The secretary makes and keeps the corporate books and records. This includes keeping the records of directors’ and shareholders’ meetings and the corporation’s stock record book. The secretary also has the authority to send out notices of corporate meetings and to keep a register of the names and addresses of the shareholders. The secretary also keeps the corporate seal if there is one. The treasurer receives and keeps the corporation’s money and is responsible for taxes, financial reports, etc.

Officers’ liabilities

Corporate officers — like directors — must discharge their duties in good faith, with the care an ordinarily prudent person in a like position would exercise under similar circumstances, and in a manner they reasonably believe to be in the best interests of the corporation. Officers also owe duties of fidelity, honesty, good faith, and fair dealing to the corporation. An officer will not be liable for any action taken as an officer, or any failure to take any action, if the officer performed his or her duties in compliance with these standards.

Liability under federal securities laws

In publicly traded corporations, officers and directors are also subject to liability for violations of the extensive anti-fraud and disclosure requirements of the federal securities laws — particularly the Securities Act of 1933 and the Securities Exchange Act of 1934.

Indemnification

Corporate directors and officers may be sued for actions they took during the course of their employment. Indemnification provides financial protection by the corporation for those directors and officers against the expenses and liabilities they incurred because of those lawsuits.

Every state has a statutory provision providing for indemnification. In addition, a corporation may have a provision in its articles of incorporation or bylaws establishing the scope of the indemnification it will provide to its personnel.

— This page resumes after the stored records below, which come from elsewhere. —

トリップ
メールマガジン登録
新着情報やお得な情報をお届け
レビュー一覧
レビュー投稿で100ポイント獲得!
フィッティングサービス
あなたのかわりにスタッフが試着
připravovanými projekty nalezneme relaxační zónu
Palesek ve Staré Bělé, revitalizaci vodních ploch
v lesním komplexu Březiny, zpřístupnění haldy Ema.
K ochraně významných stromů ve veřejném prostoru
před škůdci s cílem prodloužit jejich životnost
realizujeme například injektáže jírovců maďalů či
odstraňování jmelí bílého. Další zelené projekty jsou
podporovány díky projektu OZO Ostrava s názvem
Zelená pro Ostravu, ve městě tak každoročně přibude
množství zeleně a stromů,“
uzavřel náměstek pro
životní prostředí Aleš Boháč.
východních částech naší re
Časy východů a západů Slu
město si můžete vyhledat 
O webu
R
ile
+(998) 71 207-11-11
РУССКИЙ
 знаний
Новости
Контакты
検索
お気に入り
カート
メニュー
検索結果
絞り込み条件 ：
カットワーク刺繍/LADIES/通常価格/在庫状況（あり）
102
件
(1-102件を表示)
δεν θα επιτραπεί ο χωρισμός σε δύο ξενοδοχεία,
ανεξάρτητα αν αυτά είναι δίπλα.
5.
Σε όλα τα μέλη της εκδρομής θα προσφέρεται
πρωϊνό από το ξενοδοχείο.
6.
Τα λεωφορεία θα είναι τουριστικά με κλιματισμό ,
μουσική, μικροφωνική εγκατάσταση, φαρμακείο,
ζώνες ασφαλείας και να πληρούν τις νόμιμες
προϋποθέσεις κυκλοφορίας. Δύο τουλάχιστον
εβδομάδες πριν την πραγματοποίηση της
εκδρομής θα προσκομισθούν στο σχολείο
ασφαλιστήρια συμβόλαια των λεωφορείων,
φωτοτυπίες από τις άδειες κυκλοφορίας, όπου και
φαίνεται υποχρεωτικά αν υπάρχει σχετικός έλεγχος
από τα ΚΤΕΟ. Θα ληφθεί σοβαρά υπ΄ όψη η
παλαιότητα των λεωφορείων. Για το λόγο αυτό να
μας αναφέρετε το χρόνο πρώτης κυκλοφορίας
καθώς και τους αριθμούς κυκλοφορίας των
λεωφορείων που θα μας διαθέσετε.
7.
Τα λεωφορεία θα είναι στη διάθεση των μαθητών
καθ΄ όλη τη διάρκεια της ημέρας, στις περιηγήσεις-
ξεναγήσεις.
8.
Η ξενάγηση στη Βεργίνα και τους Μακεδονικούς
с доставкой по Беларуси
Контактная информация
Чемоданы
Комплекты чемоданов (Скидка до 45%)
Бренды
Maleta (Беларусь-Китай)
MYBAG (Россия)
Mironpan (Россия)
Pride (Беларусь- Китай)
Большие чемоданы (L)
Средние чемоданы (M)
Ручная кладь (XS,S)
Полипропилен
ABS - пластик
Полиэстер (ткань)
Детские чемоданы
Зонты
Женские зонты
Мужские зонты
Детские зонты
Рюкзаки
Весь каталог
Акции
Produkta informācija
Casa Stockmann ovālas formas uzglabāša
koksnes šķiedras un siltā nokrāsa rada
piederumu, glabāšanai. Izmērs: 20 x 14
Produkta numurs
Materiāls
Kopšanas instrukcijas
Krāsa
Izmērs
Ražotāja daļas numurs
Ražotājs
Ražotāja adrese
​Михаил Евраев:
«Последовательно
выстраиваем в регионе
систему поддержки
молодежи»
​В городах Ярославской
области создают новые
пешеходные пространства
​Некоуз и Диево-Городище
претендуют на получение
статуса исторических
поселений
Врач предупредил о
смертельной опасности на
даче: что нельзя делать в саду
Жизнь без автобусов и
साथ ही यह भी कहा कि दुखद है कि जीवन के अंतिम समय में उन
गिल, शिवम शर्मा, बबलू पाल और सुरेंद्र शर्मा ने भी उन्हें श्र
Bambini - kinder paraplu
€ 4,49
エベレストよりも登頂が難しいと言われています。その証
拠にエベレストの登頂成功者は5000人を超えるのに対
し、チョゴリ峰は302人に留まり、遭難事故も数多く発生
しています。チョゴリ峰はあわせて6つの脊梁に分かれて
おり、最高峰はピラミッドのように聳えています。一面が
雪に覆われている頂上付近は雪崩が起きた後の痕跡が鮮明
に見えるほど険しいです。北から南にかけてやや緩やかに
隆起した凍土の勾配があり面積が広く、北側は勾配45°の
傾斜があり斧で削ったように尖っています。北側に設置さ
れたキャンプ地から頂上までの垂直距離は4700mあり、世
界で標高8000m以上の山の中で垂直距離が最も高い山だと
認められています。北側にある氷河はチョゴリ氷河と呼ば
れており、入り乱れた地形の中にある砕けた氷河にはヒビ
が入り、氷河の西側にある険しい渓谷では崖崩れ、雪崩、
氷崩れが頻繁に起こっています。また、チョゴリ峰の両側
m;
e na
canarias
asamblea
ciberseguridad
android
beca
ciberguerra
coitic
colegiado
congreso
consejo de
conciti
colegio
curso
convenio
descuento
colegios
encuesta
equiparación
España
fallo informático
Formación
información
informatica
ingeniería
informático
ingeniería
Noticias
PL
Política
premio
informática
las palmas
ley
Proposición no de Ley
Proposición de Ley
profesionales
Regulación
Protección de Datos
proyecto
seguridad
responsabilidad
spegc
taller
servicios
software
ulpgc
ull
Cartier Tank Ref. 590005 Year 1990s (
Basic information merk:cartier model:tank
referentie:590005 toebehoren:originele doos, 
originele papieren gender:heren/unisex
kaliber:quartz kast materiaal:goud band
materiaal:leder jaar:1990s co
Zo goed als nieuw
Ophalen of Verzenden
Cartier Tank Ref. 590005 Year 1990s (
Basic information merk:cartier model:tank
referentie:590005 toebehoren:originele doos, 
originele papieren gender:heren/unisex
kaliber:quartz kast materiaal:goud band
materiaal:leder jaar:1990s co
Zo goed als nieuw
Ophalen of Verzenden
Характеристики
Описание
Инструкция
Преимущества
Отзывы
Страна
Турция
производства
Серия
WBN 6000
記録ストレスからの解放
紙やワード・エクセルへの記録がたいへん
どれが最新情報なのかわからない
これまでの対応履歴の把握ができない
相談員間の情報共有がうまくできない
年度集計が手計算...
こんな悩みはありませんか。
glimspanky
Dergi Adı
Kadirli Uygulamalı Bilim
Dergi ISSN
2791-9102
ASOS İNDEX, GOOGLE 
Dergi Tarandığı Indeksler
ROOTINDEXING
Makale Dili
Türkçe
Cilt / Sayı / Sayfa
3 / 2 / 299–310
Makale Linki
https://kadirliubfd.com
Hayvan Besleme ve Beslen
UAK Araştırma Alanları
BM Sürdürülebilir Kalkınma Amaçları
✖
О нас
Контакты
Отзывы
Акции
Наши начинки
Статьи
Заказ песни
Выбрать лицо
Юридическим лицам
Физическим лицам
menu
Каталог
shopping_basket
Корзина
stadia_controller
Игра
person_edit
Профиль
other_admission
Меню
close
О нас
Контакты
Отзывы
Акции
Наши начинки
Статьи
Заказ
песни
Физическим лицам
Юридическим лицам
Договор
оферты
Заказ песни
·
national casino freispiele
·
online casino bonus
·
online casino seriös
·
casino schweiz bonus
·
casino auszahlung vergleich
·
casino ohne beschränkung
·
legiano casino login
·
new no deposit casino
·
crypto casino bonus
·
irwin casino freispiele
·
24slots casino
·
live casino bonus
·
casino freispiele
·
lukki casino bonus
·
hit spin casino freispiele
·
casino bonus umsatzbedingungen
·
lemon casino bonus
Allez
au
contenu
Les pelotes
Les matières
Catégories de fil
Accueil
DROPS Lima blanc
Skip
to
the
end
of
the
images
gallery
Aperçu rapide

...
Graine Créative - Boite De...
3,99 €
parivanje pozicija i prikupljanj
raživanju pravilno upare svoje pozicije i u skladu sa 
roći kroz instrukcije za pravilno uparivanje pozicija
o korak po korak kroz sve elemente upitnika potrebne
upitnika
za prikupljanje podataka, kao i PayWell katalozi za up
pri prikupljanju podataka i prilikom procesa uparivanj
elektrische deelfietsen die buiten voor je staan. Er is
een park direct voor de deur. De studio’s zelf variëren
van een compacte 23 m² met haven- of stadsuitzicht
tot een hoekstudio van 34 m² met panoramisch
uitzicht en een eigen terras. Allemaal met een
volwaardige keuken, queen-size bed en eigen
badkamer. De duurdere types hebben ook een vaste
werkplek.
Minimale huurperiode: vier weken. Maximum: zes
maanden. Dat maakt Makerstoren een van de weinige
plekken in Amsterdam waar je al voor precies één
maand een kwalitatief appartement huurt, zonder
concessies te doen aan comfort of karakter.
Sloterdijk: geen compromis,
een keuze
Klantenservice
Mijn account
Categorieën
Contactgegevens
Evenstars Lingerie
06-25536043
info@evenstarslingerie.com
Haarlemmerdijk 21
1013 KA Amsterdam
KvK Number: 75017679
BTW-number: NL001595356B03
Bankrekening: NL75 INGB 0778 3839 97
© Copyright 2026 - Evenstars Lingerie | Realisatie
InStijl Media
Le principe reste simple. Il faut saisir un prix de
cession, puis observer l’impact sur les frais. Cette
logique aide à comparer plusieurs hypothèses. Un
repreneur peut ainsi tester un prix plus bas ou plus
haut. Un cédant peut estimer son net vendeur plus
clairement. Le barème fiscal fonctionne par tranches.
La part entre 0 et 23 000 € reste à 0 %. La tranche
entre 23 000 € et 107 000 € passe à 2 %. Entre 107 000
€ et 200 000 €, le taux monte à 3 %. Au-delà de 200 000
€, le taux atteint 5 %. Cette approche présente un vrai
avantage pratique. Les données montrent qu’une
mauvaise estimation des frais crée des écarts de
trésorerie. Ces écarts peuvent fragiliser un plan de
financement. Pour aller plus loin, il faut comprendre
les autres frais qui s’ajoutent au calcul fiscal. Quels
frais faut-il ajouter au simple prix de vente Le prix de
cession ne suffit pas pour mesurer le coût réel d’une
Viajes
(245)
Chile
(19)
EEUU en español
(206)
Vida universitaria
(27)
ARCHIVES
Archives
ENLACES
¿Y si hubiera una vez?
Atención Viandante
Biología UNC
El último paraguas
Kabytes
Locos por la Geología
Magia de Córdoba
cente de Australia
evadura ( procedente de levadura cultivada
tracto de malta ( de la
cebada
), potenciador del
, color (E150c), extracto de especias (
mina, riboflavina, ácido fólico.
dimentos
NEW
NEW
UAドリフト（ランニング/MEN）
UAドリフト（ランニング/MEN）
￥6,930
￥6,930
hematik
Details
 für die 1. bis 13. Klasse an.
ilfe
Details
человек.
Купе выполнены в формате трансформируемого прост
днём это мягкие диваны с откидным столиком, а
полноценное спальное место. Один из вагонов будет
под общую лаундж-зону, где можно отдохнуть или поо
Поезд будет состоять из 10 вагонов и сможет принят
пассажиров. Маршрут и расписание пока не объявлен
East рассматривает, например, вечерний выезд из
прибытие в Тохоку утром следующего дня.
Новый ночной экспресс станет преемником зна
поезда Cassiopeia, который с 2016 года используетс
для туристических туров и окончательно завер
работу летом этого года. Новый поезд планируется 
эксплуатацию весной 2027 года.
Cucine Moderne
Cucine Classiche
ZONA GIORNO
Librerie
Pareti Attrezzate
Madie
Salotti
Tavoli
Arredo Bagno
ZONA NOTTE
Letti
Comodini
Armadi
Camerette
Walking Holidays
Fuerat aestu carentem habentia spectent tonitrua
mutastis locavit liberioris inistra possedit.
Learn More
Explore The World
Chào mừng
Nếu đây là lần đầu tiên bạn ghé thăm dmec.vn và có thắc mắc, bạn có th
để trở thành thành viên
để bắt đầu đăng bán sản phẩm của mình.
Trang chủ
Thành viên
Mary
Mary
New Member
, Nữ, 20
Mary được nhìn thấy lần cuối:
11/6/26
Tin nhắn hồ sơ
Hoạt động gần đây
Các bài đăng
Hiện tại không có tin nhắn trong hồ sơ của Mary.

The statutory provisions typically require a corporation to indemnify directors or officers who were wholly successful in defending themselves. Voluntary indemnification may be made if the corporation determines that the directors or officers acted in good faith and reasonably believed that their conduct was in the best interests of the corporation. However, indemnification may not be made to directors or officers who were found to be liable in a suit brought by or on behalf of the corporation, or who were found to have received an improper personal benefit as a result of their conduct.

The statutes also generally provide that a corporation may make advances for expenses incurred by a director or officer before the proceeding is completed and may purchase insurance on a director or officer’s behalf against any liability regardless of whether the corporation would have the power to indemnify him or her.